Se posent ici deux questions : s’agit-il du seul évènement capable de produire une révélation ? Et si tel était le cas, comment concilier recherche de la substance et prévention ? Si la révélation est un dévoilement (étymologiquement un emprunt au latin impérial revelator, autrement dit l’action de dévoiler), elle s’accompagne d’une épiphanie manifeste et soudaine de ce qui était caché. La vitesse même du dévoilement se pose alors, allant de la lente découverte à l’irruption inattendue. Dans la lenteur, l’érosion de l’illusion peut-être mensongère qui conduit à une autre illusion, ainsi de suite, et sans fin. L’accident, par son irruption imprévisible, impose un état de choc, une urgence, qui précipite tout. Bien sûr que d’autres voies sont possibles au dévoilement, mais se heurtent à la distraction de ceux qui ne veulent pas voir. Dans la crise environnementale qui nous fait face, combien ne veulent rien voir en proposant une illusion de plus, en opérant des digressions qui retardent ou détournent le dévoilement ? Si la supériorité révélationnaire de l’accident s’impose à nous, elle ne doit pas nous accoutumer à une fatalité mortifère : rares sont ceux qui se précipite vers leur propre perte. En tout cas, je ne les suivrais pas. Car, comme dans le cas de Kafka, Virilio ne demande pas à ce que nous vivions l’accident, mais plutôt à ce que nous pensions sa survenance de manière à éclairer le présent : inverser la flèche du temps comme l’écrivait Ulrich Beck. Dans son petit traité de phénoménologie (l’injustement oublié) Gaston Berger disait que nous devons aller vers notre jeunesse.

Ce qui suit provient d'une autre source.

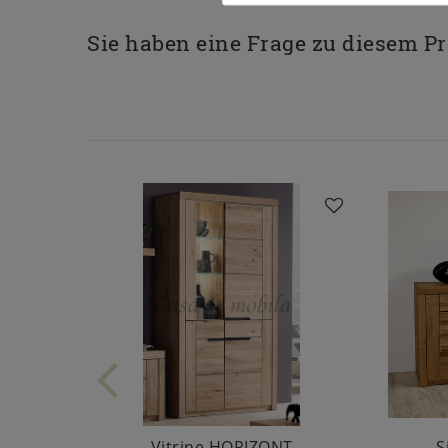
Sie haben eine Frage zu diesem P
Vitrine HORIZONT
S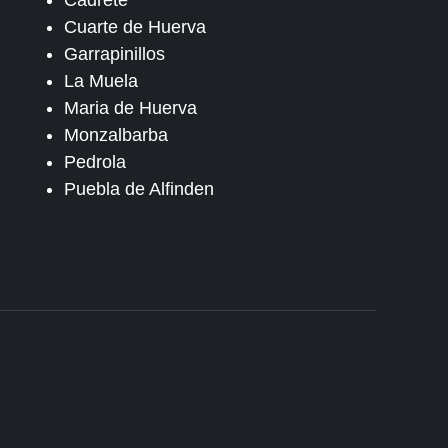
Cadrete
Cuarte de Huerva
Garrapinillos
La Muela
Maria de Huerva
Monzalbarba
Pedrola
Puebla de Alfinden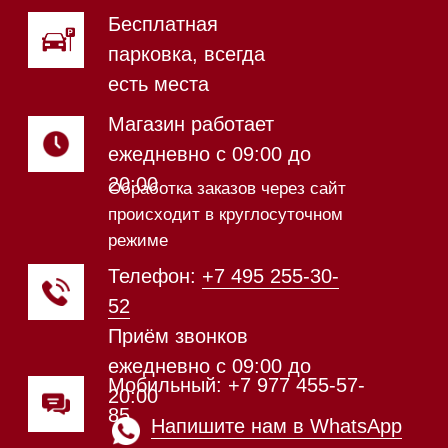
Магазин в Санкт-Петербурге
Магазин расположен по
адресу: Новорижское шоссе,
17-й километр, 2
Магазин работает
ежедневно с 09:00 до
20:00
Обработка заказов через сайт
происходит в круглосуточном
режиме
Телефон:
+7 812 245-33-
65
Приём звонков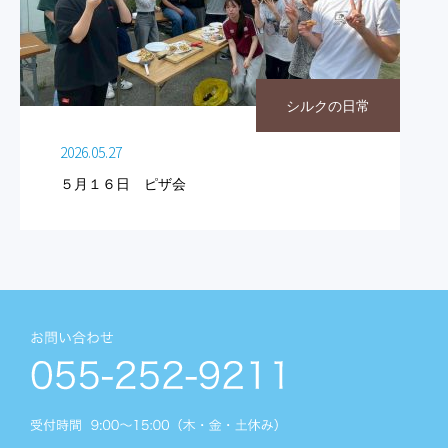
シルクの日常
2026.05.27
５月１６日 ピザ会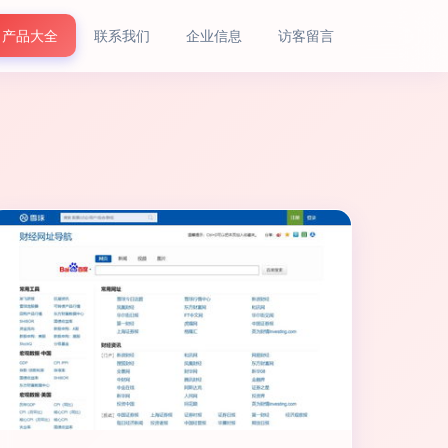
产品大全
联系我们
企业信息
访客留言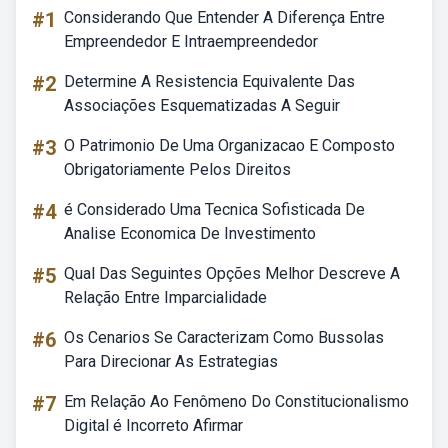
#1
Considerando Que Entender A Diferença Entre
Empreendedor E Intraempreendedor
#2
Determine A Resistencia Equivalente Das
Associações Esquematizadas A Seguir
#3
O Patrimonio De Uma Organizacao E Composto
Obrigatoriamente Pelos Direitos
#4
é Considerado Uma Tecnica Sofisticada De
Analise Economica De Investimento
#5
Qual Das Seguintes Opções Melhor Descreve A
Relação Entre Imparcialidade
#6
Os Cenarios Se Caracterizam Como Bussolas
Para Direcionar As Estrategias
#7
Em Relação Ao Fenômeno Do Constitucionalismo
Digital é Incorreto Afirmar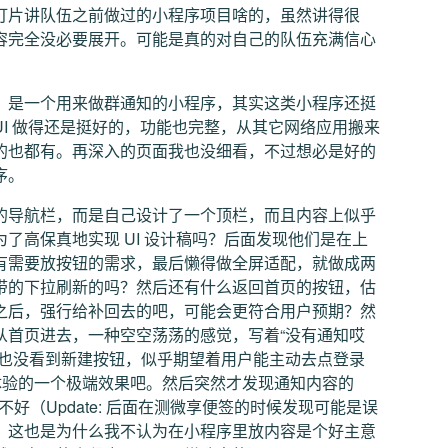
灯片讲队伍之前做过的小程序项目啥的，虽然讲得很
容完全没必要展开。可能是真的对自己的队伍充满信心
，是一个用来做群通知的小程序，其实这类小程序还挺
I 做得还是挺好的，功能也完整，从其它网络应用搬来
的也都有。再深入的页面我也没细看，不过想必是好的
序。
的导航栏，而是自己设计了一个顶栏，而且内容上似乎
了高保真地实现 UI 设计稿吗？后面发现他们是在上
有需要放按钮的需求，最后懒得做全屏适配，就做成两
带的下拉刷新的吗？然后还有什么返回首页的按钮，估
之后，强行给补回去的吧，可能会更符合用户预期？然
从首页进去，一种空空荡荡的感觉，写着“没有通知哎
像也没看到新建按钮，似乎期望着用户能主动去点登录
体验的一个极端效果吧。然后突然才发现通知内容的
好（Update: 后面在测微享便签的时候发现可能是误
常失灵，这也是为什么我不认为在小程序里放内容是个好主意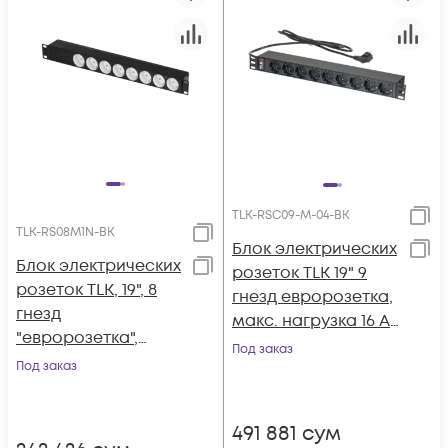
TLK-RSC09-M-04-BK
TLK-RS08M1N-BK
Блок электрических
Блок электрических
розеток TLK 19" 9
розеток TLK, 19", 8
гнезд евророзетка,
гнезд
макс. нагрузка 16 А,
"евророзетка",
шнур питания 1,8
Под заказ
макс. нагрузка 10 А,
Под заказ
метра, евровилка
без шнура питания,
вход С14, с
491 881
сум
фильтром, без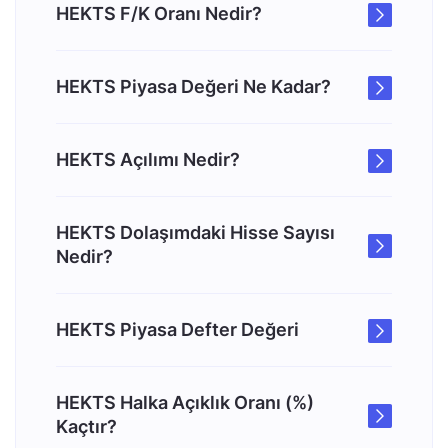
HEKTS F/K Oranı Nedir?
HEKTS Piyasa Değeri Ne Kadar?
HEKTS Açılımı Nedir?
HEKTS Dolaşımdaki Hisse Sayısı
Nedir?
HEKTS Piyasa Defter Değeri
HEKTS Halka Açıklık Oranı (%)
Kaçtır?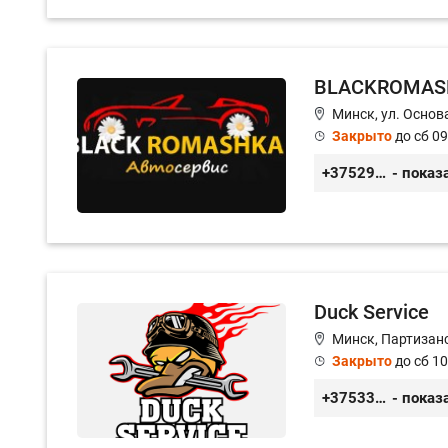
BLACKROMAS
Минск, ул. Основа
Закрыто
до сб 09
+375296651188
- показ
Duck Service
Минск, Партизанс
Закрыто
до сб 10
+375333416710
- показ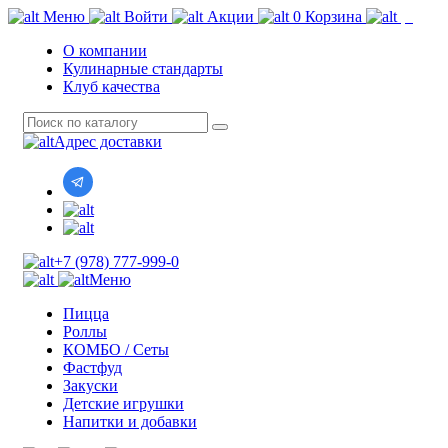
Меню
Войти
Акции
0
Корзина
О компании
Кулинарные стандарты
Клуб качества
Адрес доставки
+7 (978) 777-999-0
Меню
Пицца
Роллы
КОМБО / Сеты
Фастфуд
Закуски
Детские игрушки
Напитки и добавки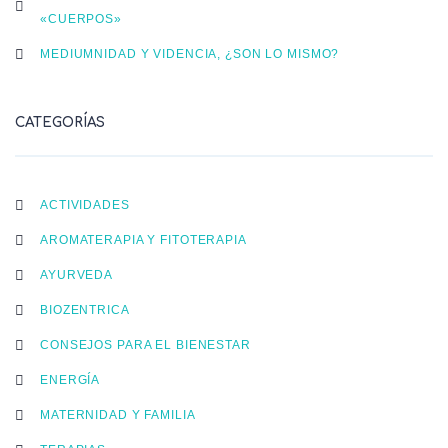
«CUERPOS»
MEDIUMNIDAD Y VIDENCIA, ¿SON LO MISMO?
CATEGORÍAS
ACTIVIDADES
AROMATERAPIA Y FITOTERAPIA
AYURVEDA
BIOZENTRICA
CONSEJOS PARA EL BIENESTAR
ENERGÍA
MATERNIDAD Y FAMILIA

Voilà donc pour moi le programme : montrer comment commencer par la fin, soit l’accident dans toute chose, pour aller vers notre jeunesse, comme lorsque après avoir chuté de vélo, nous regardions avec fascination, enfant, notre genou écorché.

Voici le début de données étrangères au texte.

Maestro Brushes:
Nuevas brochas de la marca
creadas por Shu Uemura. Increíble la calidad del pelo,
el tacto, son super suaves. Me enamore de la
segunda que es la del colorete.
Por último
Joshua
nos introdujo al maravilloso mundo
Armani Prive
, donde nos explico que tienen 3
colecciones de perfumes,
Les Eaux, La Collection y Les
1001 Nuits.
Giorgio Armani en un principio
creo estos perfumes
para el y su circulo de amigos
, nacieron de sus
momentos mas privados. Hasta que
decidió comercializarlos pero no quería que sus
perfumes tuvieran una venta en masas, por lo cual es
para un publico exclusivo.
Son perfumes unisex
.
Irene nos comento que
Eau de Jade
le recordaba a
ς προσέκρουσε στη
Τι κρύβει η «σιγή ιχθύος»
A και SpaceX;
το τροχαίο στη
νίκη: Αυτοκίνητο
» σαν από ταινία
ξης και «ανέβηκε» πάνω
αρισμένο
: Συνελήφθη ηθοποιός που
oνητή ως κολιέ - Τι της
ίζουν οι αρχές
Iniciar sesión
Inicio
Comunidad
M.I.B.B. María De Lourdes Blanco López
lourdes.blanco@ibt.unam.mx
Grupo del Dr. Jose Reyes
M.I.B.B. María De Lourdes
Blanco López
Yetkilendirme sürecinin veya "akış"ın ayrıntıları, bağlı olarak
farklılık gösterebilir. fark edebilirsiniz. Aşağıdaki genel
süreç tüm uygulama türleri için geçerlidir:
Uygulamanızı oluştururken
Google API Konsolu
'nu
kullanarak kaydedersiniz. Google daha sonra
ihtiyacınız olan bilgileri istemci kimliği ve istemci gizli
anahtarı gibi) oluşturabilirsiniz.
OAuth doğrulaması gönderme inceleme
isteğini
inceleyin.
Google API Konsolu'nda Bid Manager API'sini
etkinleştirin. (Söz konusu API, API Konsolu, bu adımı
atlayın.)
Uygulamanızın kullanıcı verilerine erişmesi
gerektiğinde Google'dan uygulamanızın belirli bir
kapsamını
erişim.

L’accident peut donc être considéré comme un pharmakon, autant un poison que le remède. Mais l’antagonisme de ses effets se comprend dans une double boucle temporelle. Sa survenance est un poison catastrophique, son anticipation, le remède et sa réalisation une révélation. Le management a produit des méthodes assez cocasses tel le diagramme d’Ishikawa qui vise à aider les entreprises à rechercher les problèmes et leurs causes de manière structurée en partant d’un accident. Le backcasting promet de partir d’un avenir désiré pour remonter le temps, par paliers, jusqu’à aujourd’hui. La méthode Virilio — si elle devait être énoncée — serait de penser l’accident à venir et par-là penser la substance en question, puis remonter le temps, là aussi, en tentant de maintenir le fil de cette révélation pour pouvoir le singulariser dans le présent vivant. Méthode phénoménologique par excellence, d’un entre-deux qui réunit l’extraordinaire d’un futur à éviter de l’infraordinaire sous nos yeux. Le philosophe Bernard Steigler parlait de bifurcation, ce que la pensée de l’accident permet en orientant le présent en fonction de la révélation à venir et en esquivant au moment opportun la survenance néfaste de ce qui arrive quoi qu’il arrive.